Hebatnya, jam buka toko ini dimulai sejak berakhirnya shalat subuh. Hal ini berlaku untuk hampir semua toko yang berada di lingkungan masjid, baik di Mekkah maupun Madinah. Toko-toko ini akan benar-benar tutup tidak lama setelah shalat isya berakhir. Pukul 8 malam lewat sedikit biasanya sudah pada tutup, kecuali toko-toko di dalam mal yang tutup sekitar pukul 9 – 10 malam.
Kalau anda kagum dengan kebiasaan toko yang tutup saat azan, maka anda akan sangat terkejut ketika melihat pelayanan dari petugas hotel yang anda tempati. Kenapa bisa terkejut?
Selama 3 hari di Madinah dan 4 hari di Mekkah, di hotel bintang apa pun anda, tidak ada satupun petugas hotel yang datang untuk melakukan pembersihan, perapihan, atau sekedar mengganti atau menambah peralatan mandi atau air minum mineral. Padahal mereka ada jadwal keliling kamar untuk melakukan hal tersebut. Namun bila anda tidak berada di kamar, mereka akan melewatkan kamar anda sampai anda datang, baru mereka membersihkan kamar.
Kenapa harus nunggu sampai penghuni kamarnya datang? Biasanya mereka mengharapkan tips dari anda, sebesar 5 – 10 Real. Jika diberikan uang, maka kerjanya benar. Jika tidak diberikan uang, maka tidak dikerjakan.
Jadi bila anda sangat sibuk dan hanya berada di kamar seperlunya selama berada di Madinah dan Mekkah, maka siap-siap, tidak ada yang akan membersihkan kamar anda selama berada di sana. Malah untuk minta sesuatu ke front desk, misalkan anda meminta handuk yang kurang disediakan di kamar, anda harus memintanya berkali-kali sampai handuk itu benar-benar datang. Kecuali ya tadi, kebetulan petugasnya lewat, namun anda harus rela memberinya tips karena usahanya tersebut.

CUPLIKAN SUMBER ->

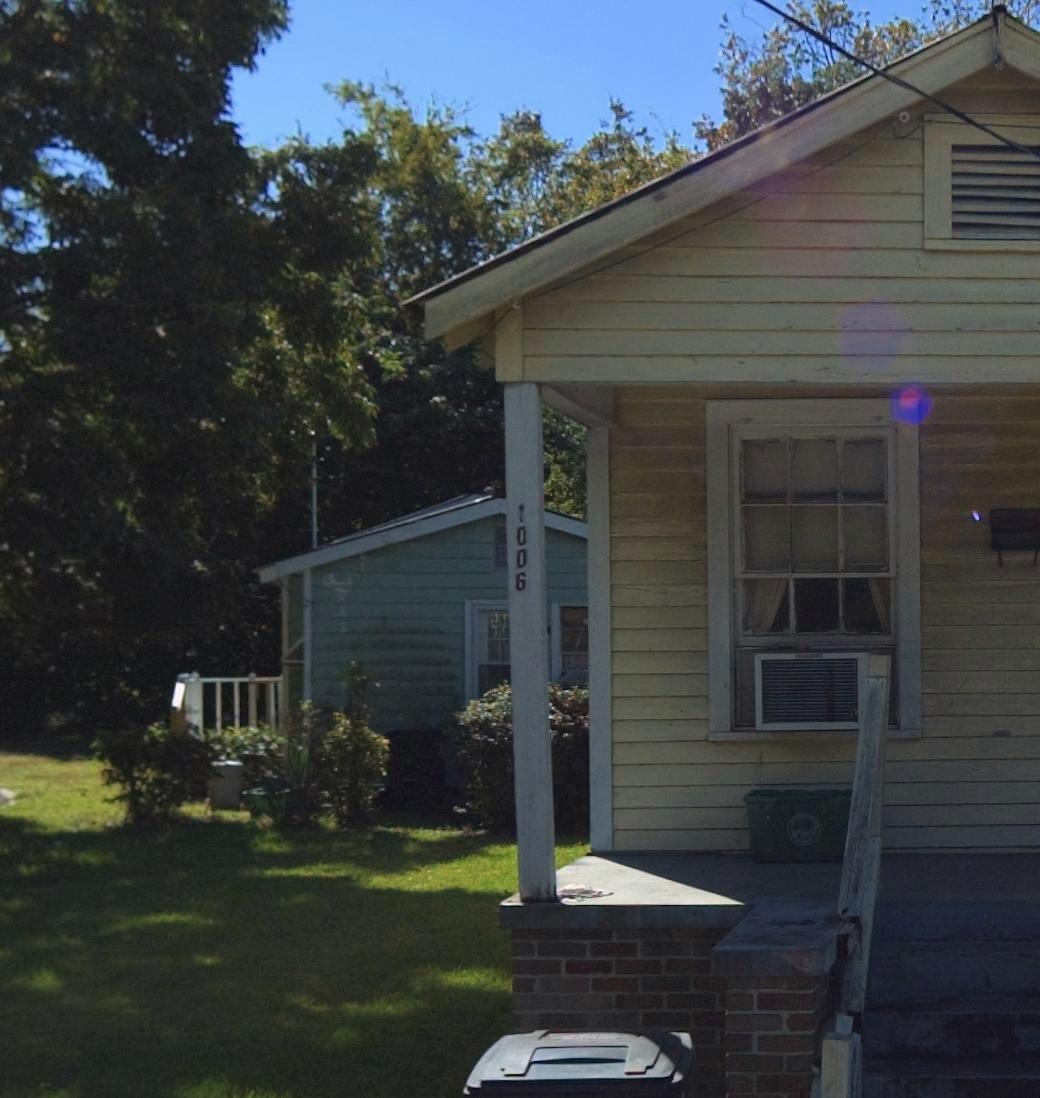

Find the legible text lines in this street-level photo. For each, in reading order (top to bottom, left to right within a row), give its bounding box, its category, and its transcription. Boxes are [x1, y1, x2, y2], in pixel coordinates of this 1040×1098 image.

[514, 500, 530, 598] StreetNumber: 1006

PETUNJUK PENGERJAAN ->
a) Salin dari potongan dokumen bagian yang dimulai dengan "Hebatnya, jam buka" dan berakhir dengan "9 – 10 malam.".
b) Menurut potongan dokumen, berapa besar tip yang biasanya diharapkan petugas hotel dari penghuni kamar?

JAWABAN TUGAS ->
a)
Hebatnya, jam buka toko ini dimulai sejak berakhirnya shalat subuh. Hal ini berlaku untuk hampir semua toko yang berada di lingkungan masjid, baik di Mekkah maupun Madinah. Toko-toko ini akan benar-benar tutup tidak lama setelah shalat isya berakhir. Pukul 8 malam lewat sedikit biasanya sudah pada tutup, kecuali toko-toko di dalam mal yang tutup sekitar pukul 9 – 10 malam.

b) Petugas hotel biasanya mengharapkan tip sebesar 5 – 10 Real.